Tuesday, September 05, 2017

I Don't Trust Vice Or Anonymous But This Seems Worth Pursuing


motherboard.vice |  It is an absolute certainty that, with sufficient thought, a new mechanism may someday be designed, capable of integrating thousands of talented individuals and existing organizations into a sort of parallel civic ecosystem.

What is the proper role, then, for the citizen who takes citizenship seriously, and counts it a duty to defend the rights not just of Americans but of those populations abroad who ultimately bear the brunt of our civic failings? For many, the answer is to continue the hard work of engaging within the system—voting, working for better candidates, donating time and money to the organizations that do what they can to prevent things from deteriorating even further. This is entirely appropriate. But even the reformers are likely to recognize, now, that this may not be sufficient in the face of the political conditions we face—and that the consequences of a morally failed American republic, continuing on its present course for even just another decade, would be irreparable. No competent observer of our current trajectory can today disregard this scenario, or others far worse.
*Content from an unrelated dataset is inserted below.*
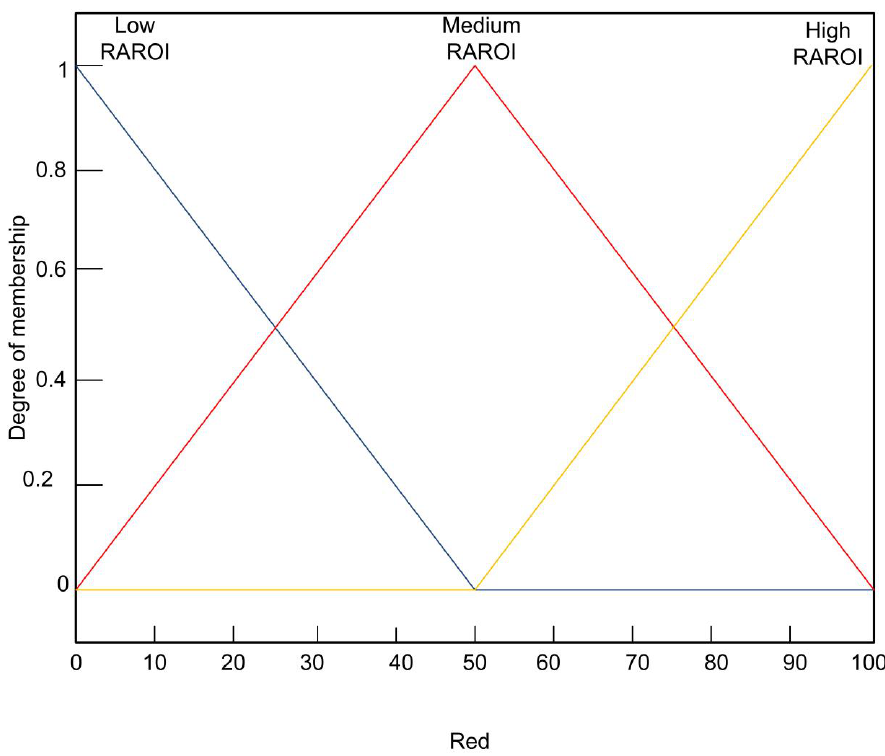
Figure 14. Membership functions of RAROI Figure 14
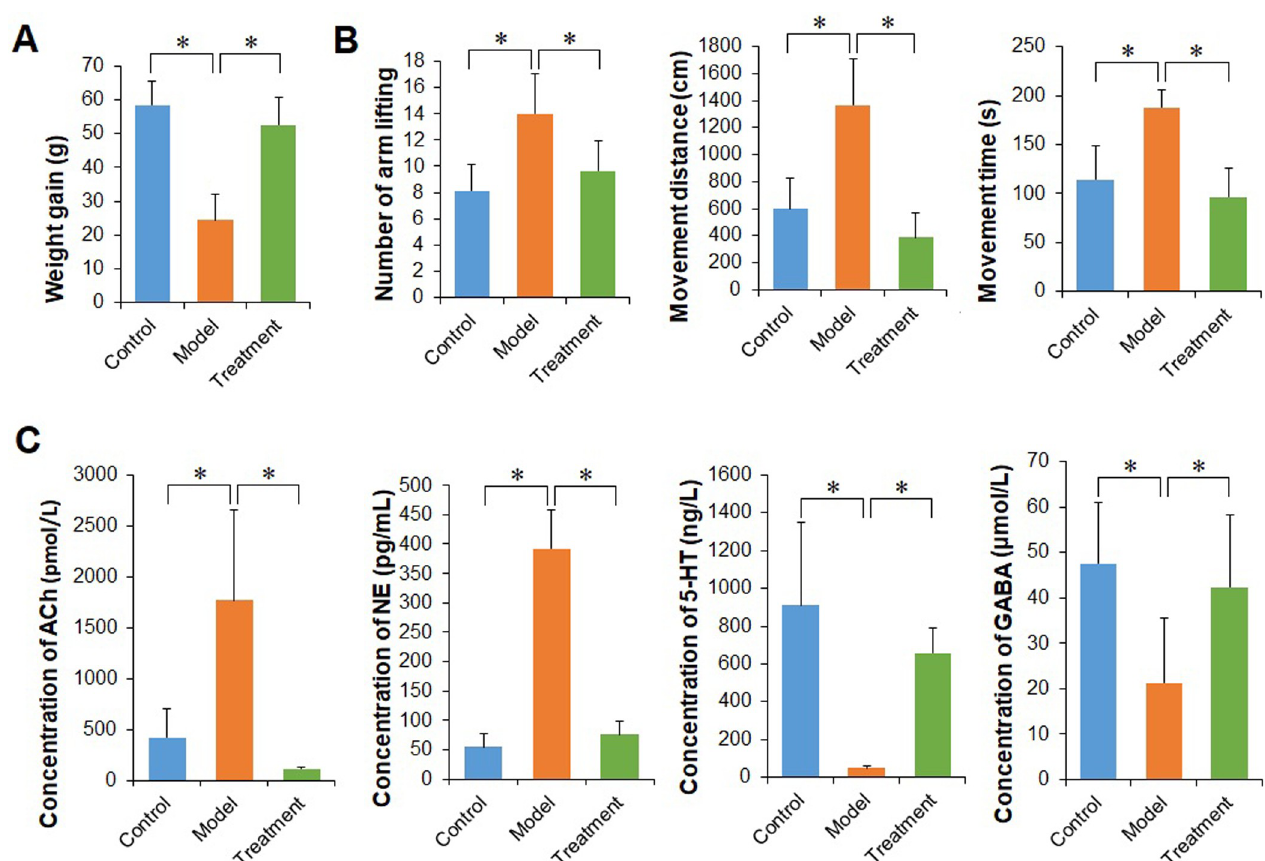
Fig 1. The therapeutic effect of the MMWA on insomnia rats. (A) Comparison of body weight gain of rats among three groups. (B) Comparison of the movement distance, movement time, and the number of arm lifting of rats among three groups. (C) Comparison of neurotransmitters in the serum of rats among three groups. Values are expressed as the means ± SD, n = 8 rats in each group ( � P < 0.05).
That this problem is now widely recognized is the first of two reasons why a solution is now in reach.

Here we have the second reason why a solution is now within reach. The most important fact of the 21st century is that any individual can now collaborate with any other individual on the planet. This has happened with extraordinary suddenness, in historical terms; by the same accounting, it has also happened quite recently, and so remains largely unexplored. We cannot hope to know what this means as of yet, then, any more than someone who observed the advent of the printing press or gunpowder could have predicted, respectively, the Reformation or Europe's eventual seizure of much of the world. Nonetheless, the implications are becoming clearer as the years proceed; the internet itself has quickened the pace of our history, even as it makes the future more unpredictable.
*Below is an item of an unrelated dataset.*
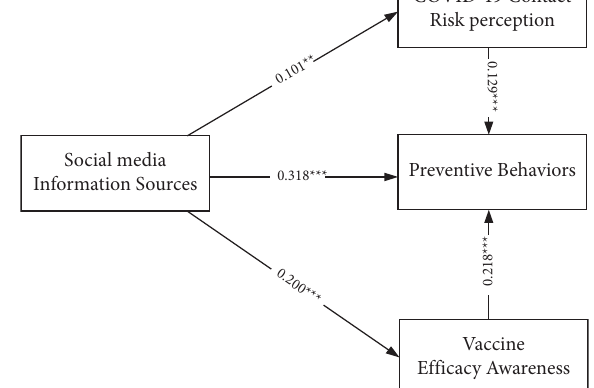
Figure 2: Te multivariate regression models of social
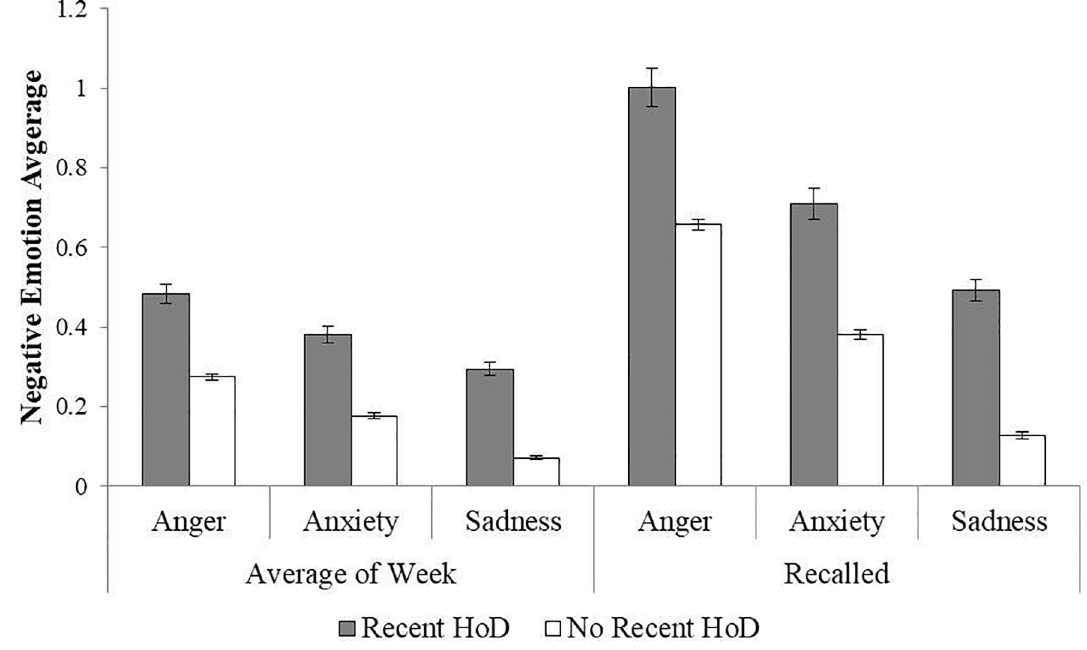
Fig 2. Negative clusters by recent history of depression. Note . Error bars represent standard error values. HoD = History of Depression. The model is adjusted for gender and evaluated at the following values: Age = 56.67, Education = 7.39.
pursuanceproject |  For the first time in history, any individual may now collaborate with any other individual. One may get a sense of the implications of this by considering how different human history would have been had early man possessed some psychic ability to find and communicate with anyone else across the world. We now have something very similar, and in some ways more powerful. 

It's easy to underestimate the significance of this in part because it's also easy to overestimate it and, worse, to romanticize it. The advent of the internet was immediately followed by triumphalist manifestos setting out the great and positive changes that were now afoot. That much of what was predicted didn't immediately come to pass has led some to challenge the entire premise of the internet as a potentially revolutionary force for good. 
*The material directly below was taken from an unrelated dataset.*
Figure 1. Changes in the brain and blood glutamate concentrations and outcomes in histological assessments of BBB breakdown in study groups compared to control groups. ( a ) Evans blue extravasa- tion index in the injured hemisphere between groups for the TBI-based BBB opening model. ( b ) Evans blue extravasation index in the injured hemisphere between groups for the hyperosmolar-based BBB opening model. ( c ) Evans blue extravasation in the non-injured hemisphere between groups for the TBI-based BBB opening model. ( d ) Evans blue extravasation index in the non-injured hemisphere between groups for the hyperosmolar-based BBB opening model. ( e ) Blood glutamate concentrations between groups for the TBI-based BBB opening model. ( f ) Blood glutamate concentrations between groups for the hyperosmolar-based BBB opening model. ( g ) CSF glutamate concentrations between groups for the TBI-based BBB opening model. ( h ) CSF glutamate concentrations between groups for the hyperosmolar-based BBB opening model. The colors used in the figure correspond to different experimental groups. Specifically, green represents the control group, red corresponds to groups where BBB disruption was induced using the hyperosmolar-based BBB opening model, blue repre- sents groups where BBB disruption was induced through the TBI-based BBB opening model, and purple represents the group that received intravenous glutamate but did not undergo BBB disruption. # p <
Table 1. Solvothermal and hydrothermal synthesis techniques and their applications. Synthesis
Certainly the utopian predictions of the early ‘90s were off the mark; indeed the clearest picture we have today contains seeds of actual dystopia. Meanwhile, the trivial uses to which the internet is commonly put can make it difficult to take seriously as a transcendental factor in our civilization. But then gunpowder was originally used to make fireworks. And a technology that may be used to oppress may also be used to liberate. Again, gunpowder comes to mind. 

The way in which events have proceeded in our society since the advent of the internet tells us less about the internet than it does about our society. There are a few lessons we can glean, though. In the large, we know that mass connectivity does not automatically lead to mass enlightenment. We know that states will sometimes seek to use the internet to further their control over information, and that they will sometimes be successful in this. We know many things of this sort. But none of this tells us what the internet will ultimately mean for human civilization. That will be determined on the ground, in the years to follow.